→ **Text extracted from each page**:

= Beginning of Section =

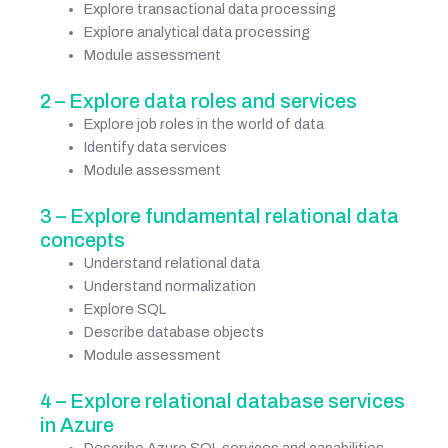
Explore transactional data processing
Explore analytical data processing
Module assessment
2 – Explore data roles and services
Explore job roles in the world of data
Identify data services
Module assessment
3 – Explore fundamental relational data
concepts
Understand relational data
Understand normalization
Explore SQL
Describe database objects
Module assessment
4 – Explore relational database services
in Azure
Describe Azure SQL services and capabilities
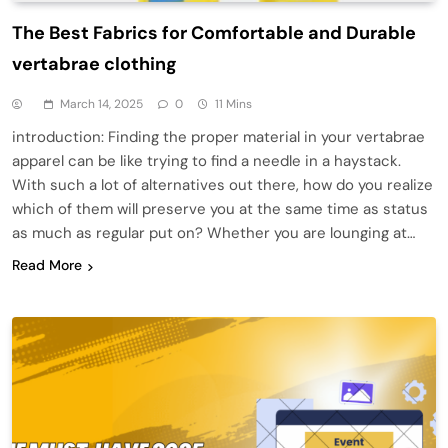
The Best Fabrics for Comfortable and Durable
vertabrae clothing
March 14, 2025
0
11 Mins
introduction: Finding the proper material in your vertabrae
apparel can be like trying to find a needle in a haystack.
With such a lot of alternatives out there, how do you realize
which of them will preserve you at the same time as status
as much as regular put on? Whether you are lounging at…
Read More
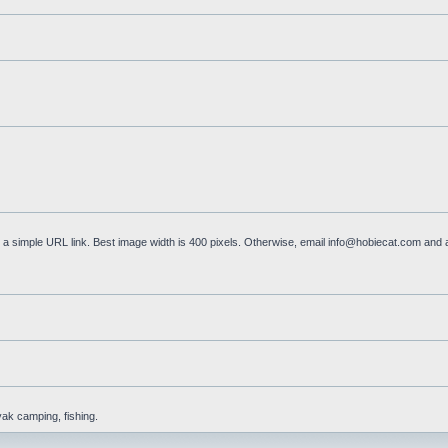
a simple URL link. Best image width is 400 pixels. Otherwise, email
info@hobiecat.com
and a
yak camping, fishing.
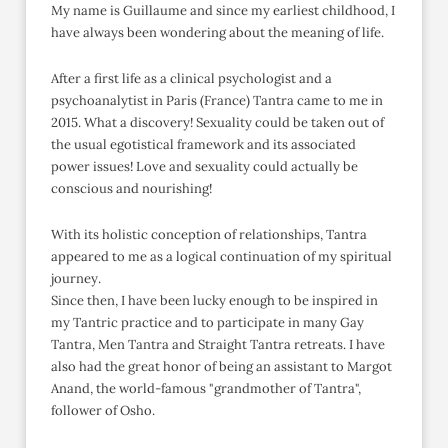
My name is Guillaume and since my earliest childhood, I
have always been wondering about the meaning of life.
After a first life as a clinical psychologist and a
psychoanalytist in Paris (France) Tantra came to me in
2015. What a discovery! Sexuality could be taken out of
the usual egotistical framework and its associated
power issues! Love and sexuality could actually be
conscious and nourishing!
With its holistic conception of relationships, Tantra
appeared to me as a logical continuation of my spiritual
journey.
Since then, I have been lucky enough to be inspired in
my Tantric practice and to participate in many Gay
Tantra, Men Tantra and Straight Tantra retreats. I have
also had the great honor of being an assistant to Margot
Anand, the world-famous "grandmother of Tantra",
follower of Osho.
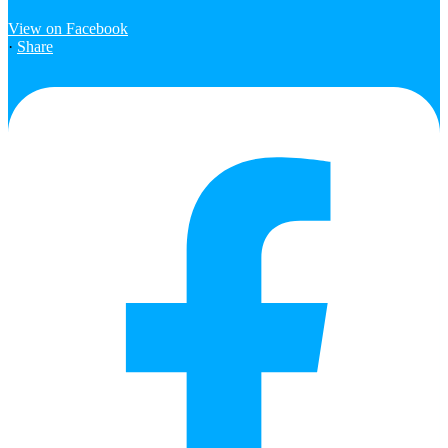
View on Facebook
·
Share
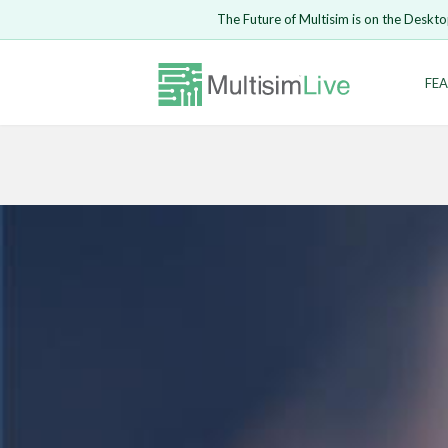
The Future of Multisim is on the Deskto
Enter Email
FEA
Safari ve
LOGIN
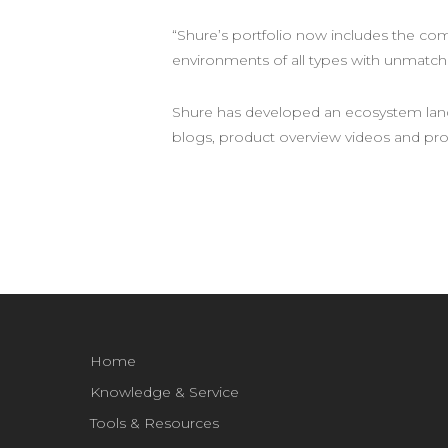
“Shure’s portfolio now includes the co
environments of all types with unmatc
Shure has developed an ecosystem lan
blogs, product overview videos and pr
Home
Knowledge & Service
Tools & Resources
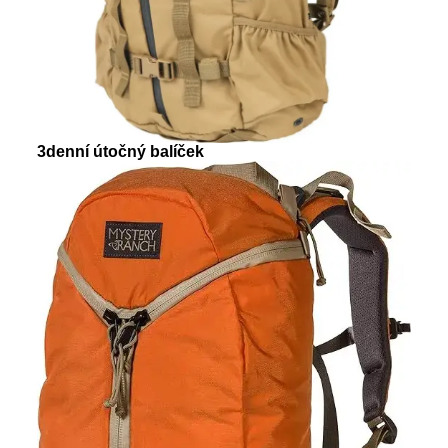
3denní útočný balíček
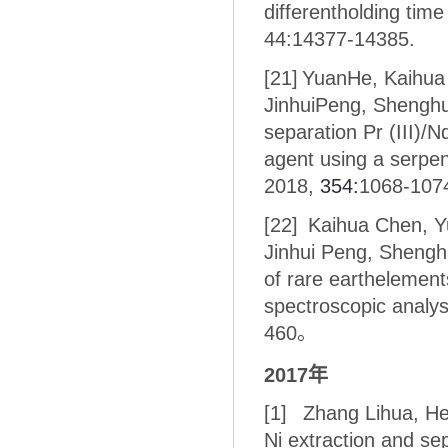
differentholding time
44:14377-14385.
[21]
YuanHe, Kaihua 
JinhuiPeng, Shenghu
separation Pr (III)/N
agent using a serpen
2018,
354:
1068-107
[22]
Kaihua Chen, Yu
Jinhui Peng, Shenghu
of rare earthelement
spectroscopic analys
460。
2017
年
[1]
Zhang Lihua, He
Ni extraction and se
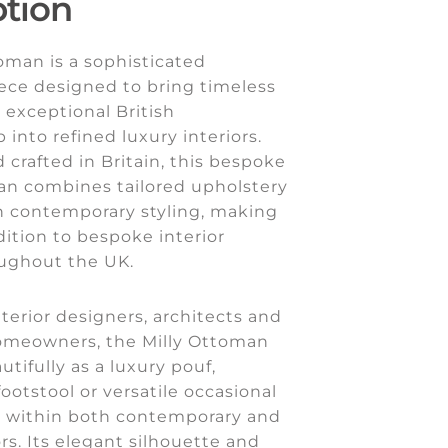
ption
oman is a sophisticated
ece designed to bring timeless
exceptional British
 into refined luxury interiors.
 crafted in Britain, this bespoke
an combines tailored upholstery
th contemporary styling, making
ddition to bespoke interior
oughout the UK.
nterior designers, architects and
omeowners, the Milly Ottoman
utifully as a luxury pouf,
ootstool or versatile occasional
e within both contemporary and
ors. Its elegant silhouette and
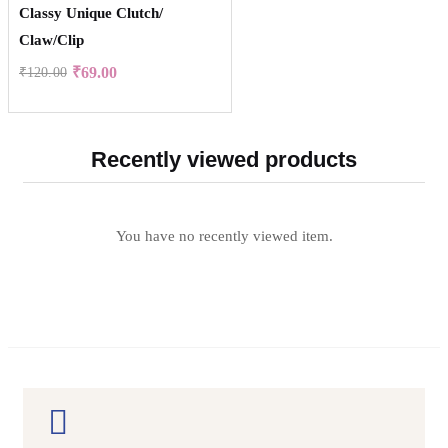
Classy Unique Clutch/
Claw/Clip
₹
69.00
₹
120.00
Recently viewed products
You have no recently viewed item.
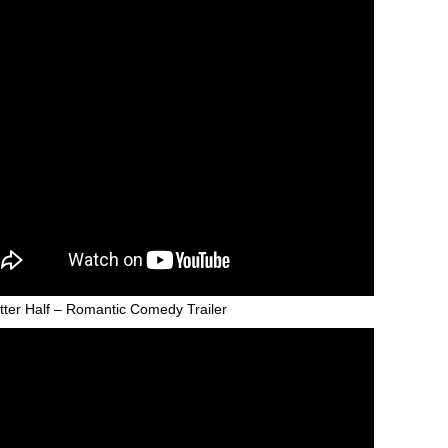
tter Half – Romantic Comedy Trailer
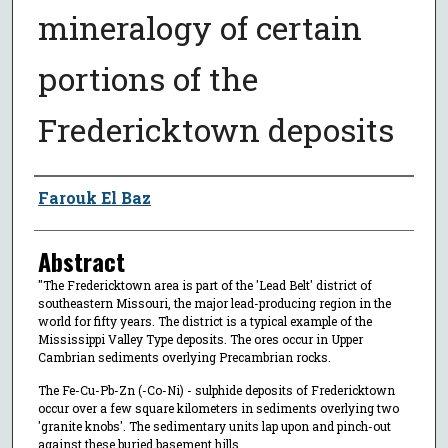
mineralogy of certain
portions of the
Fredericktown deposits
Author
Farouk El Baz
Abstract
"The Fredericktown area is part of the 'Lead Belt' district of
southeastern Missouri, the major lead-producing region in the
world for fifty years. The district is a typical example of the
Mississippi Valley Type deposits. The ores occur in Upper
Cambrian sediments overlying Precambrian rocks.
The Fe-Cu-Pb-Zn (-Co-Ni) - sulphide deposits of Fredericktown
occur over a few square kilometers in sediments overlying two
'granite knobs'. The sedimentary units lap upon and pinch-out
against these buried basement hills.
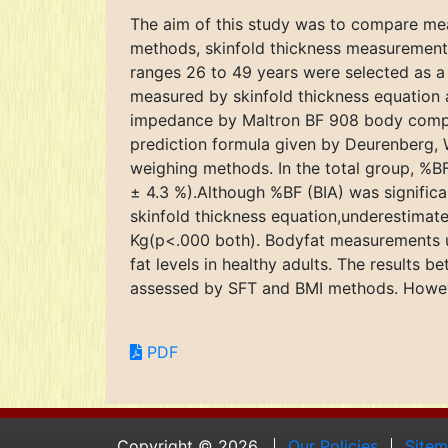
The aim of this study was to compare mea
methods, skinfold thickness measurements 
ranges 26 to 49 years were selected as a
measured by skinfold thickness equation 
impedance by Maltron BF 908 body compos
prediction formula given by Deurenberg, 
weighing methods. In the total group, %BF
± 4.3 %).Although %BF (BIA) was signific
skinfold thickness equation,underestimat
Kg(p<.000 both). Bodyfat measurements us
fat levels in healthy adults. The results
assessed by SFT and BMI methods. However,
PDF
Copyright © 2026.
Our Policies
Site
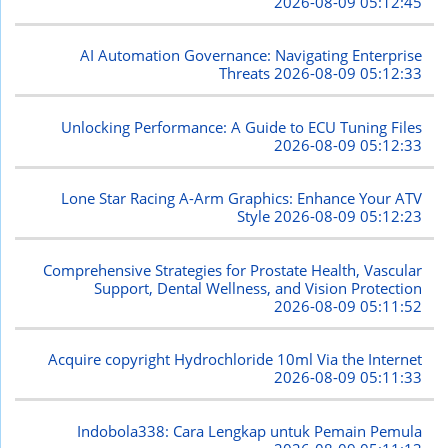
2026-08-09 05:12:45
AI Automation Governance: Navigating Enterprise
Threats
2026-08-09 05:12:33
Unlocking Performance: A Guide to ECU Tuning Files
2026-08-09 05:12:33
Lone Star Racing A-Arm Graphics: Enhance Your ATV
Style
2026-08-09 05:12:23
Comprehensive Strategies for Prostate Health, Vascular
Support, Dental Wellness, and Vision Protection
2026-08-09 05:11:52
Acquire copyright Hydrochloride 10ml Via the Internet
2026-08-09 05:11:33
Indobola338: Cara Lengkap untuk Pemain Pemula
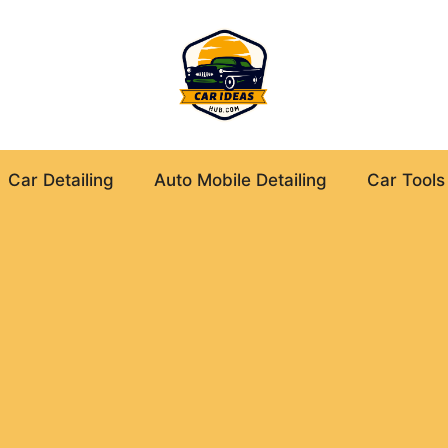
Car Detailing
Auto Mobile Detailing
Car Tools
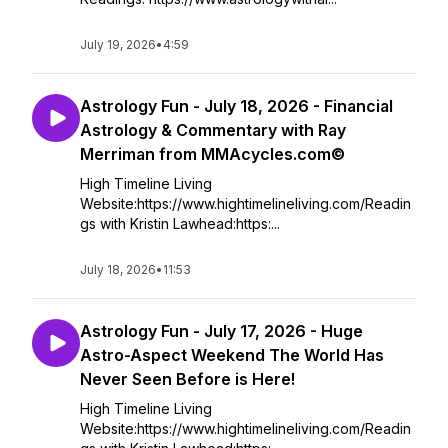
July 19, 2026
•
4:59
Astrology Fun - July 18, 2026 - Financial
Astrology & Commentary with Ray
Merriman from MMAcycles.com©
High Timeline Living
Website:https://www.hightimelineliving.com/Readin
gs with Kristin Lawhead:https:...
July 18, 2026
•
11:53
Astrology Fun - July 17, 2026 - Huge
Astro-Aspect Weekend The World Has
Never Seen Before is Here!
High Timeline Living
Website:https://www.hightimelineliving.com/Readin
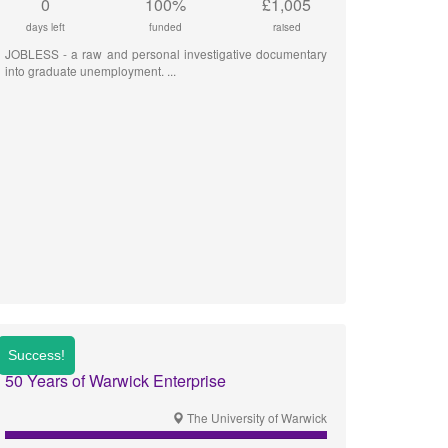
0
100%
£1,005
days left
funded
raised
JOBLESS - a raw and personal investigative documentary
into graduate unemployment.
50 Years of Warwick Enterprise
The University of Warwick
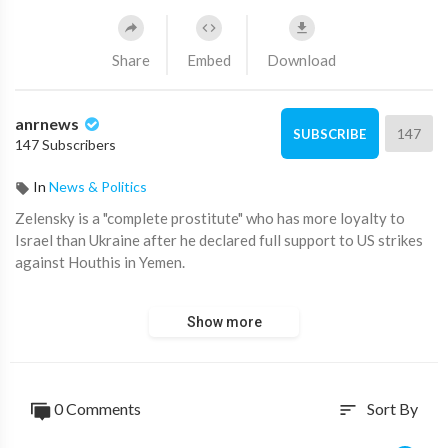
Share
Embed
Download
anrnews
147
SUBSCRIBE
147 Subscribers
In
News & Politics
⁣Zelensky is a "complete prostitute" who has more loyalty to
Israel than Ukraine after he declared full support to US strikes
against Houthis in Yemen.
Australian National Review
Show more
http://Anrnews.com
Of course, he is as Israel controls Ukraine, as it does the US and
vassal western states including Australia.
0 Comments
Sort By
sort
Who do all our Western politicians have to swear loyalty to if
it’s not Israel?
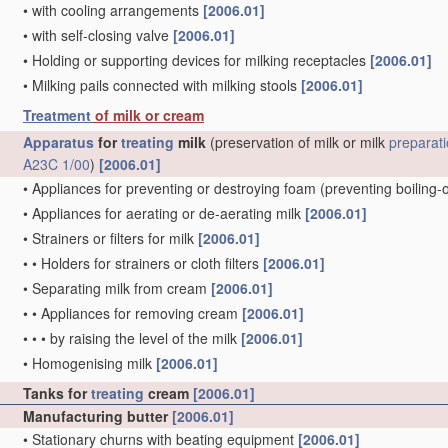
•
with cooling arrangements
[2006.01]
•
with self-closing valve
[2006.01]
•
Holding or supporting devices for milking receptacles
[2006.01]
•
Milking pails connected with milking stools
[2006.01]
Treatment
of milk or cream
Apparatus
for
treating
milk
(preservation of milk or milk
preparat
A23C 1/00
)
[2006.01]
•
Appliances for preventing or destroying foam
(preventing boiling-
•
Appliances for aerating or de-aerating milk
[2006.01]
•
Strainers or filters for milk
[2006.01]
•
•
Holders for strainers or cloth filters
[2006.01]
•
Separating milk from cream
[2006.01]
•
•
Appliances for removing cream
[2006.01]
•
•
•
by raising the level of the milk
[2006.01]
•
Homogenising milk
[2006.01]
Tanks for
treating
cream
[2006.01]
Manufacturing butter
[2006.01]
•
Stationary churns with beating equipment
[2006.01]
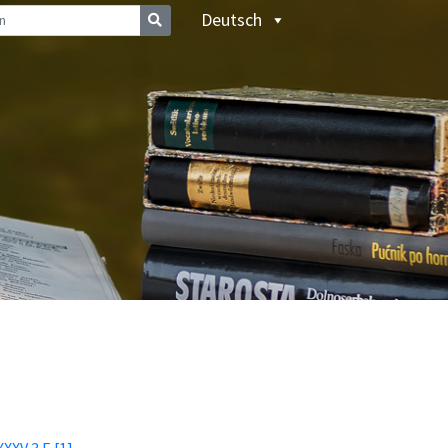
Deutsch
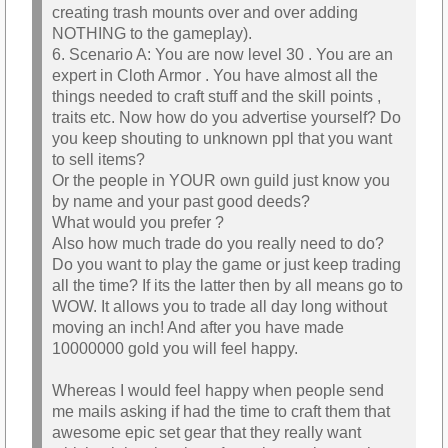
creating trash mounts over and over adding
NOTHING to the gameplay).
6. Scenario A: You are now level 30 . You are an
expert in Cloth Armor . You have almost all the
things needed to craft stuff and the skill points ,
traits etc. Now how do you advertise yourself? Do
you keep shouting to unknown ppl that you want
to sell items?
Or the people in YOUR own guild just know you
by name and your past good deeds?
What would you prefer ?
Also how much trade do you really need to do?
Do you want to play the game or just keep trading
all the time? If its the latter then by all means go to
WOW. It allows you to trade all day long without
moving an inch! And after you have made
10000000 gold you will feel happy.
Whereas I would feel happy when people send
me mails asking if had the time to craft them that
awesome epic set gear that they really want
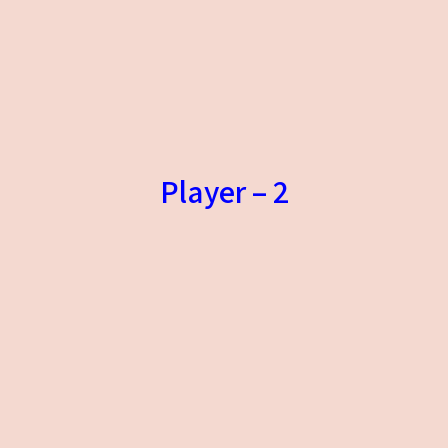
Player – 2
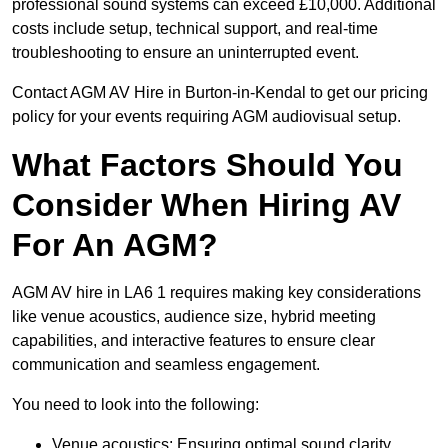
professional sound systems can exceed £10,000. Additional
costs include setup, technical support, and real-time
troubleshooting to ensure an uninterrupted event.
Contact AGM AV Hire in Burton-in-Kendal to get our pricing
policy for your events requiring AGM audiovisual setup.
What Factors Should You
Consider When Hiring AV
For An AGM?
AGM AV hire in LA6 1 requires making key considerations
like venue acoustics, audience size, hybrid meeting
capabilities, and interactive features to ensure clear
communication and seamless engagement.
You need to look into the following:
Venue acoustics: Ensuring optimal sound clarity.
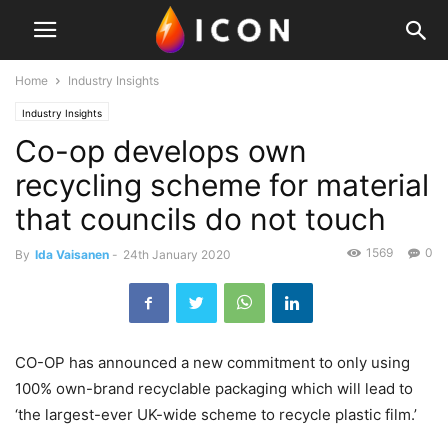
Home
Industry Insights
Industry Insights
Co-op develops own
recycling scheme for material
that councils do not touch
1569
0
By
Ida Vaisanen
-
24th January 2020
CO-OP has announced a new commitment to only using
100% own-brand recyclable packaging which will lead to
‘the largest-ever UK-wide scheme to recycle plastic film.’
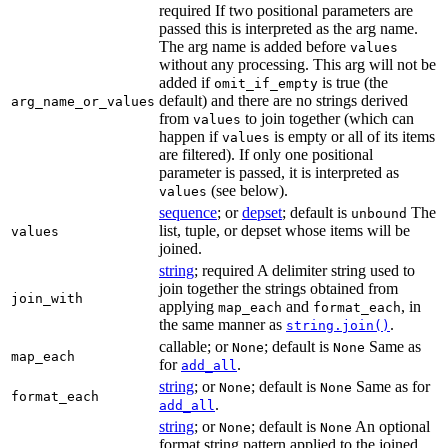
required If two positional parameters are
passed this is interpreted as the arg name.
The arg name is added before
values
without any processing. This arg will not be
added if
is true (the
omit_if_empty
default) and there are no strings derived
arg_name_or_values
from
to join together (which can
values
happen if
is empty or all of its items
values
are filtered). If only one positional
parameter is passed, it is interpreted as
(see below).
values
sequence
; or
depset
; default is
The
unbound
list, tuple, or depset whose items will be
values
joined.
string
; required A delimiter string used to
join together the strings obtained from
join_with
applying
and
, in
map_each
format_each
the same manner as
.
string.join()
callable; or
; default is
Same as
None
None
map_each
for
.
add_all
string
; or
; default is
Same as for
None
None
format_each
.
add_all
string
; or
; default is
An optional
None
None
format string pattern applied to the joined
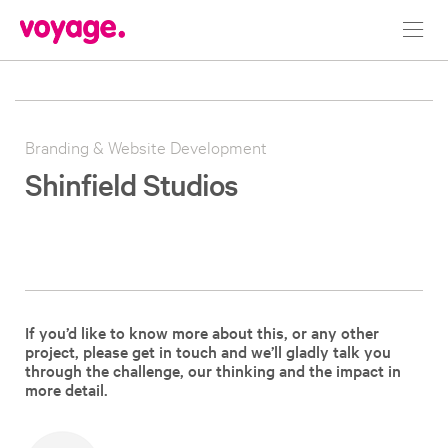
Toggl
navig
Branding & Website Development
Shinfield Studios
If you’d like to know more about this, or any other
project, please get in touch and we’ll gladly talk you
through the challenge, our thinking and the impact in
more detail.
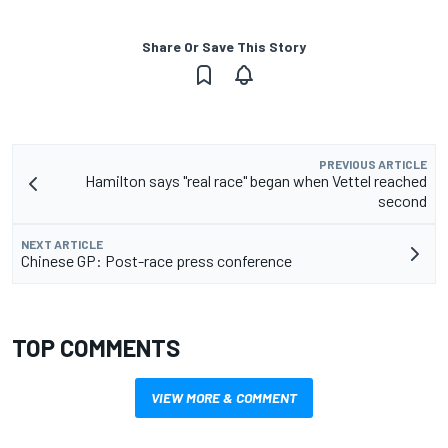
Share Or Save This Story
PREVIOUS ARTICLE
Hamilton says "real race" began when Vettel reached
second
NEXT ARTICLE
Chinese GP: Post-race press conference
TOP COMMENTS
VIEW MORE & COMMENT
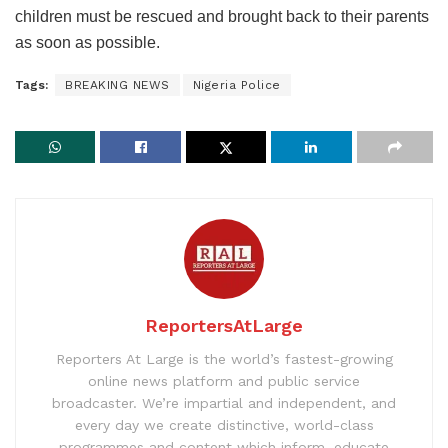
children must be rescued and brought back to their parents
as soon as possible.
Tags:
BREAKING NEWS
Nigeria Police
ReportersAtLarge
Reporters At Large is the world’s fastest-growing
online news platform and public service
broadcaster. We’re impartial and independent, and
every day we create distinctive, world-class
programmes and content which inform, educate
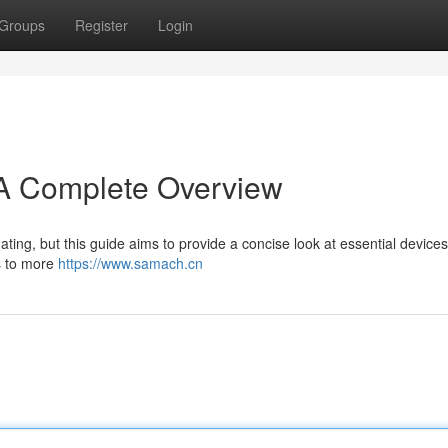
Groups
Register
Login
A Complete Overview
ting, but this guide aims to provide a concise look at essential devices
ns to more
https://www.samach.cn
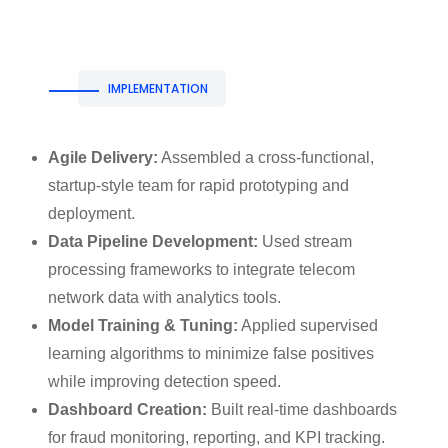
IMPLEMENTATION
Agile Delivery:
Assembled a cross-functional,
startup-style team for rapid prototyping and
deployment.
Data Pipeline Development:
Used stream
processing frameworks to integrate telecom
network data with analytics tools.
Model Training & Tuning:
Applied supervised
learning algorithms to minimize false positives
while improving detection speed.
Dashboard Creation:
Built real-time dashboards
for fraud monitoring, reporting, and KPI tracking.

= End of Section =

→ **Exercise details**: Format the stretch from the start of the data through the line containing "yak camping, fishing." as a numbered list, skipping blank lines and leaving out the pictures.

→ **Response to this exercise**:
1. Explore transactional data processing
2. Explore analytical data processing
3. Module assessment
4. 2 – Explore data roles and services
5. Explore job roles in the world of data
6. Identify data services
7. Module assessment
8. 3 – Explore fundamental relational data
9. concepts
10. Understand relational data
11. Understand normalization
12. Explore SQL
13. Describe database objects
14. Module assessment
15. 4 – Explore relational database services
16. in Azure
17. Describe Azure SQL services and capabilities
18. The Best Fabrics for Comfortable and Durable
19. vertabrae clothing
20. March 14, 2025
21. 0
22. 11 Mins
23. introduction: Finding the proper material in your vertabrae
24. apparel can be like trying to find a needle in a haystack.
25. With such a lot of alternatives out there, how do you realize
26. which of them will preserve you at the same time as status
27. as much as regular put on? Whether you are lounging at…
28. Read More
29. a simple URL link. Best image width is 400 pixels. Otherwise, email
30. info@hobiecat.com
31. and a
32. yak camping, fishing.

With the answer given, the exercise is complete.